Task requirements -
Repeat the line that contains "dynamic real-time deformability" and all lines after it through the end, exactly as they are, minus the pictures.

Given data -
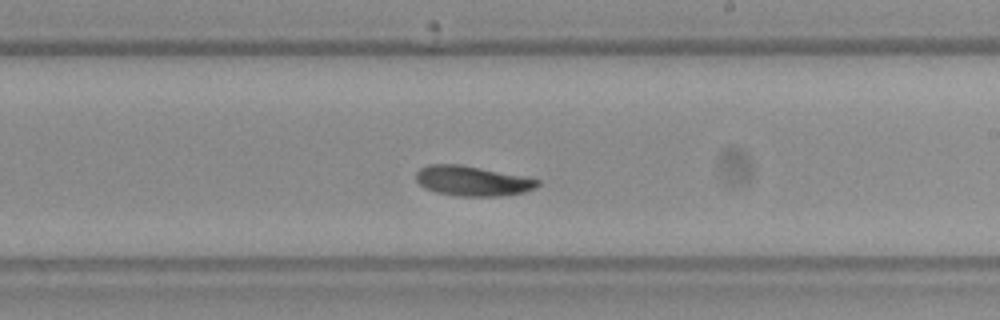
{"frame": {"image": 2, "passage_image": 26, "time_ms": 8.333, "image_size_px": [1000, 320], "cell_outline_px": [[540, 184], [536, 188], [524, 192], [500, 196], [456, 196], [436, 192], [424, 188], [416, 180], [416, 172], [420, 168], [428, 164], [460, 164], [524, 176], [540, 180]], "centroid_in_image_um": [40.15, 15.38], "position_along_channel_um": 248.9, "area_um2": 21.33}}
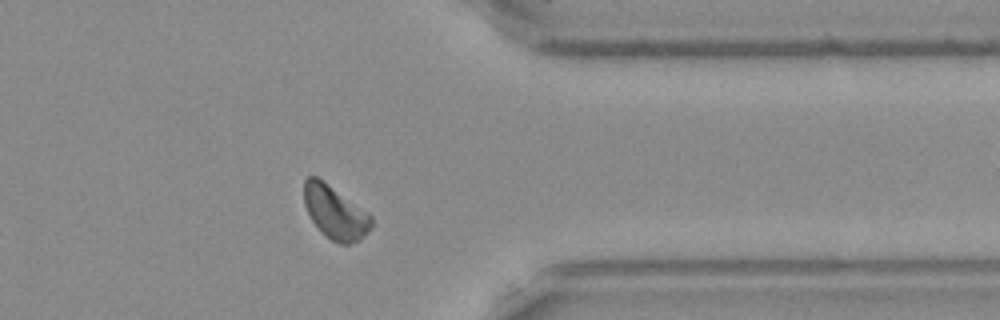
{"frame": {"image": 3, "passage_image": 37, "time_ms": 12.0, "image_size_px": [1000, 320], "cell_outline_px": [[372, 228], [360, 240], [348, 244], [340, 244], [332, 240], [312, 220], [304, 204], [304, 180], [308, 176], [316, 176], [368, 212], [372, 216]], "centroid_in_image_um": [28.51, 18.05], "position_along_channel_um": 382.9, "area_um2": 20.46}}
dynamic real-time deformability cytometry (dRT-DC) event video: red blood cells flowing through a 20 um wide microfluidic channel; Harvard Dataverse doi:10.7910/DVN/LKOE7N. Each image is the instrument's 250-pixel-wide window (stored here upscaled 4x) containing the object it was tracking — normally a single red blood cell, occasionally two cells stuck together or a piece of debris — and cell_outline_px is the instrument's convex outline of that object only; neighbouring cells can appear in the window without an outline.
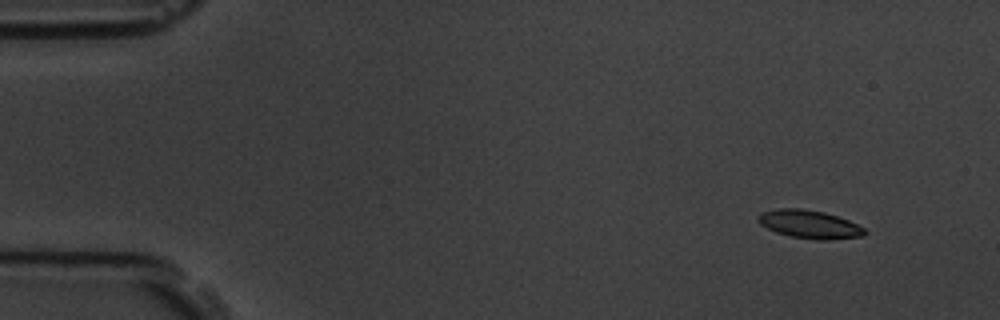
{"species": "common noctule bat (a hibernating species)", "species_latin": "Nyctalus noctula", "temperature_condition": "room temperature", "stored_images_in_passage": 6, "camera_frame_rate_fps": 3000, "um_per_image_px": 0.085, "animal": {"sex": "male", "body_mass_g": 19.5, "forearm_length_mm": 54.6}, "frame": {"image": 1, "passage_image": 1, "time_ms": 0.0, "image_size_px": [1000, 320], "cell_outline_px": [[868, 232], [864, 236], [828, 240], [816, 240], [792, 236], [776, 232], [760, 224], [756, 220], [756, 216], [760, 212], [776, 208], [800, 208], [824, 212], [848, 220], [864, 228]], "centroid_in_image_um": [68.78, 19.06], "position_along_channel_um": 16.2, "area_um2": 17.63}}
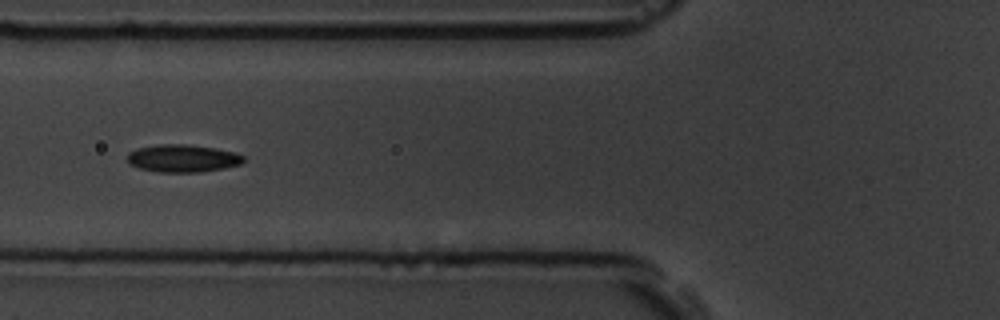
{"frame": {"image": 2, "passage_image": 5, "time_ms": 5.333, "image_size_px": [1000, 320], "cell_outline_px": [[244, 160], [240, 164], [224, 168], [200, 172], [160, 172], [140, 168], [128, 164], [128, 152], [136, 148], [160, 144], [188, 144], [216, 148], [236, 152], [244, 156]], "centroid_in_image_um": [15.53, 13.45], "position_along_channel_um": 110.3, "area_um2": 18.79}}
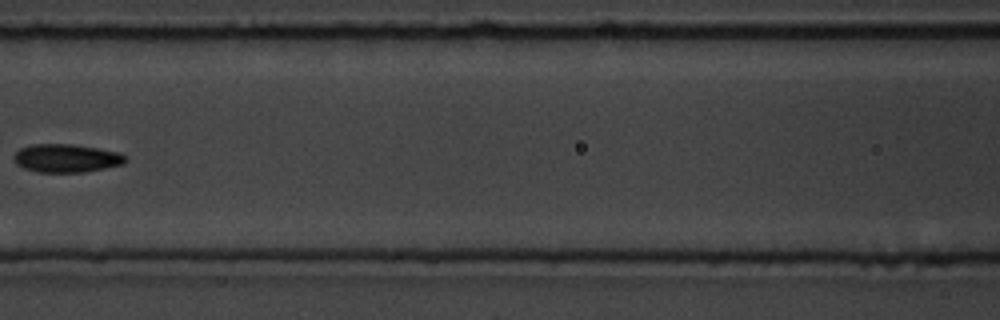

Answer to the task -
dynamic real-time deformability cytometry (dRT-DC) event video: red blood cells flowing through a 20 um wide microfluidic channel; Harvard Dataverse doi:10.7910/DVN/LKOE7N. Each image is the instrument's 250-pixel-wide window (stored here upscaled 4x) containing the object it was tracking — normally a single red blood cell, occasionally two cells stuck together or a piece of debris — and cell_outline_px is the instrument's convex outline of that object only; neighbouring cells can appear in the window without an outline.
{"species": "common noctule bat (a hibernating species)", "species_latin": "Nyctalus noctula", "temperature_condition": "room temperature", "stored_images_in_passage": 6, "camera_frame_rate_fps": 3000, "um_per_image_px": 0.085, "animal": {"sex": "male", "body_mass_g": 19.5, "forearm_length_mm": 54.6}, "frame": {"image": 1, "passage_image": 1, "time_ms": 0.0, "image_size_px": [1000, 320], "cell_outline_px": [[868, 232], [864, 236], [828, 240], [816, 240], [792, 236], [776, 232], [760, 224], [756, 220], [756, 216], [760, 212], [776, 208], [800, 208], [824, 212], [848, 220], [864, 228]], "centroid_in_image_um": [68.78, 19.06], "position_along_channel_um": 16.2, "area_um2": 17.63}}
{"frame": {"image": 2, "passage_image": 5, "time_ms": 5.333, "image_size_px": [1000, 320], "cell_outline_px": [[244, 160], [240, 164], [224, 168], [200, 172], [160, 172], [140, 168], [128, 164], [128, 152], [136, 148], [160, 144], [188, 144], [216, 148], [236, 152], [244, 156]], "centroid_in_image_um": [15.53, 13.45], "position_along_channel_um": 110.3, "area_um2": 18.79}}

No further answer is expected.